* _Problem description_:
Convert the text lines from all of the items below into a single numbered list, omitting blank lines. Leave the pictures out of your answer.

####################

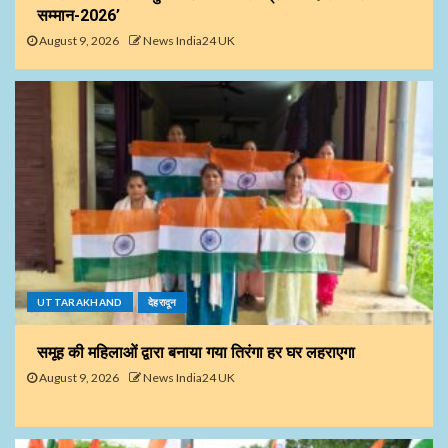
सम्मान-2026’
August 9, 2026
News India24 UK
UTTARAKHAND
देहरादून
समूह की महिलाओं द्वारा बनाया गया तिरंगा हर घर लहराएगा
August 9, 2026
News India24 UK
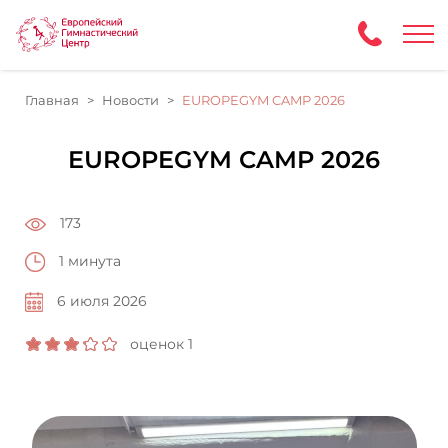
Главная
Новости
EUROPEGYM CAMP 2026
EUROPEGYM CAMP 2026
173
1 минута
6 июля 2026
оценок 1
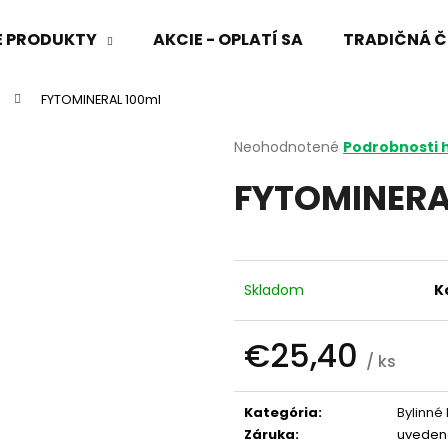
VÉ PRODUKTY
AKCIE - OPLATÍ SA
TRADIČNÁ Č
FYTOMINERAL 100ml
Čo potrebujete nájsť?
Priemerné
Neohodnotené
Podrobnosti 
hodnotenie
FYTOMINERA
produktu
HĽADAŤ
je
0,0
z
5
Odporúčame
hviezdičiek.
Skladom
K
€25,40
/ ks
Jednotková
cena:
Kategória
:
Bylinné
Záruka
:
uveden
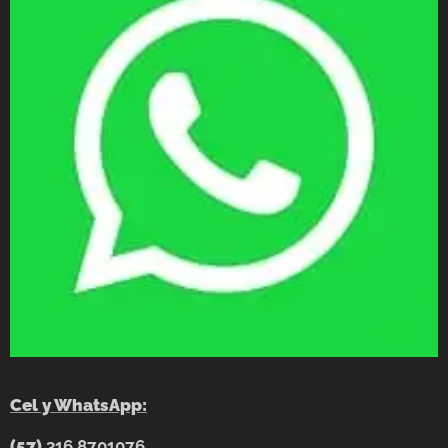
Cel y WhatsApp:
(57)
316 8701076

####################

* _Solution below_:
1. सम्मान-2026’
2. August 9, 2026
3. News India24 UK
4. UTTARAKHAND
5. देहरादून
6. समूह की महिलाओं द्वारा बनाया गया तिरंगा हर घर लहराएगा
7. August 9, 2026
8. News India24 UK
9. Главная
10. Новости
11. EUROPEGYM CAMP 2026
12. EUROPEGYM CAMP 2026
13. 173
14. 1 минута
15. 6 июля 2026
16. оценок 1
17. VÉ PRODUKTY
18. AKCIE - OPLATÍ SA
19. TRADIČNÁ Č
20. FYTOMINERAL 100ml
21. Čo potrebujete nájsť?
22. Priemerné
23. Neohodnotené
24. Podrobnosti 
25. hodnotenie
26. FYTOMINERA
27. produktu
28. HĽADAŤ
29. je
30. 0,0
31. z
32. 5
33. Odporúčame
34. hviezdičiek.
35. Skladom
36. K
37. €25,40
38. / ks
39. Jednotková
40. cena:
41. Kategória
42. :
43. Bylinné
44. Záruka
45. :
46. uveden
47. Cel y WhatsApp:
48. (57)
49. 316 8701076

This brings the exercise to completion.